Jaksa Agung ST Burhanuddin mengapresiasi langkah Komisi Kejaksaan yang memberikan penghargaan kepada jaksa serta ASN non-jaksa berprestasi di lingkungan Kejaksaan Agung. Acara penganugerahan tersebut diselenggarakan di Balai Diklat Kejagung, Ragunan, Jakarta Selatan pada Senin (25/5/2026), sebagaimana dilansir dari Detikcom.
Burhanuddin menegaskan bahwa pemberian penghargaan ini harus menjadi pemacu kinerja yang nyata, bukan sekadar acara seremonial tahunan belaka.

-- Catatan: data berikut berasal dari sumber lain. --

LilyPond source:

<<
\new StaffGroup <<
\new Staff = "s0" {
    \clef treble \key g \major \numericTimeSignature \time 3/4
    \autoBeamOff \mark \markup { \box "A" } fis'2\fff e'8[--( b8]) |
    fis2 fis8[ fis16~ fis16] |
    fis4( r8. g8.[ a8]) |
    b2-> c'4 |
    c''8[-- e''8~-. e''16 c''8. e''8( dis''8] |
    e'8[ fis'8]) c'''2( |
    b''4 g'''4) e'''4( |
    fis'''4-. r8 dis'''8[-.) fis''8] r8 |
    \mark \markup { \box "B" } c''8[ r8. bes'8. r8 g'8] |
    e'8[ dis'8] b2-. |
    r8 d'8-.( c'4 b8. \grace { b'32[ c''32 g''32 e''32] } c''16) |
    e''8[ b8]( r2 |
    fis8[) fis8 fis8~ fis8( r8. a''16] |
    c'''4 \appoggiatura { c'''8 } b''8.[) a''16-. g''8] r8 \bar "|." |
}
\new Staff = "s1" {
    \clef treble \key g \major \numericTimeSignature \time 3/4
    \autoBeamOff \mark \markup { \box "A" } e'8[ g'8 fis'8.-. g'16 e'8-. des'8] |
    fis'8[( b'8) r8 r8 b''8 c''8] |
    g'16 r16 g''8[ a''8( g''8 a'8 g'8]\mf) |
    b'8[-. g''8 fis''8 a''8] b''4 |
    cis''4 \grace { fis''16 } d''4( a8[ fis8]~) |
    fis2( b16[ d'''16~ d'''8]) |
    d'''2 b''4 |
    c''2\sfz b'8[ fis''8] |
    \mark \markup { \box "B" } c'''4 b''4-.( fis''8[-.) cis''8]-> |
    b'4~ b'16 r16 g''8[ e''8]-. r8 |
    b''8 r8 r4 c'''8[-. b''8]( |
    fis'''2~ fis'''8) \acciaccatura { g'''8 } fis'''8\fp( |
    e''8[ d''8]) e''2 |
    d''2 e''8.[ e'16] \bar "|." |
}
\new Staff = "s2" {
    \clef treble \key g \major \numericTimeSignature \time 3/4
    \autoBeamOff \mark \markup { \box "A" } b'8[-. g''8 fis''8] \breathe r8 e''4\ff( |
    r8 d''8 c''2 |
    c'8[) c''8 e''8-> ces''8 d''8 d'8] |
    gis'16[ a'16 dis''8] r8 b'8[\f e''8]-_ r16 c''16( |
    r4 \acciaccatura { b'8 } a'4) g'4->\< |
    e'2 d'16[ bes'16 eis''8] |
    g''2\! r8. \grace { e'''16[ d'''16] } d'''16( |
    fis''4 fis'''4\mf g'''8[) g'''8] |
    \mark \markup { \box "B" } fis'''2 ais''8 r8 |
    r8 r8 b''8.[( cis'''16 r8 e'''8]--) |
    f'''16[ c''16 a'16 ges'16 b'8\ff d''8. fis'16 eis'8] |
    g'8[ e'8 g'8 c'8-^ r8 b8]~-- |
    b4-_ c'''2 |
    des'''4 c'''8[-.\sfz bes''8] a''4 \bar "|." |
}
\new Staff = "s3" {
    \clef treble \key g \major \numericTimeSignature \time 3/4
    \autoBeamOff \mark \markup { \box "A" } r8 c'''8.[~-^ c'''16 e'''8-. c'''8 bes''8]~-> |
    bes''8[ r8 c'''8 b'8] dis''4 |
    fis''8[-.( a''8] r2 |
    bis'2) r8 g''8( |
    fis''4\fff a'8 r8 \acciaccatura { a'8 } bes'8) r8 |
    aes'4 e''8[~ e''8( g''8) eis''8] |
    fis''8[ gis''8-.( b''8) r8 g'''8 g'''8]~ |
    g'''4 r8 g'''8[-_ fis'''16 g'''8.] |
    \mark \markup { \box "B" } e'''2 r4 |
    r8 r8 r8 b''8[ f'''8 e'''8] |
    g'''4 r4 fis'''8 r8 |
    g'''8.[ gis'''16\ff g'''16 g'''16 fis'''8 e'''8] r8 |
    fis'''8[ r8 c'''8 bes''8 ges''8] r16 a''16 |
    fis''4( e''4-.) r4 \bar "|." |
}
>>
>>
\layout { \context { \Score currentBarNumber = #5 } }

"Dan saya mengharapkan bahwa pelaksanaan ini tidak hanya seremonial, tapi betul-betul adalah suatu penganugerahan terhadap para jaksa dan tentunya yang berprestasi, dan tidak hanya melihat luarnya saja. Saya mengharapkan nanti ada kerjasama jadi ini tentunya akan berefek pada kegiatan," kata Burhanuddin dalam sambutannya di Balai Diklat Kejagung, Ragunan, Jakarta Selatan, Senin (25/5/2026).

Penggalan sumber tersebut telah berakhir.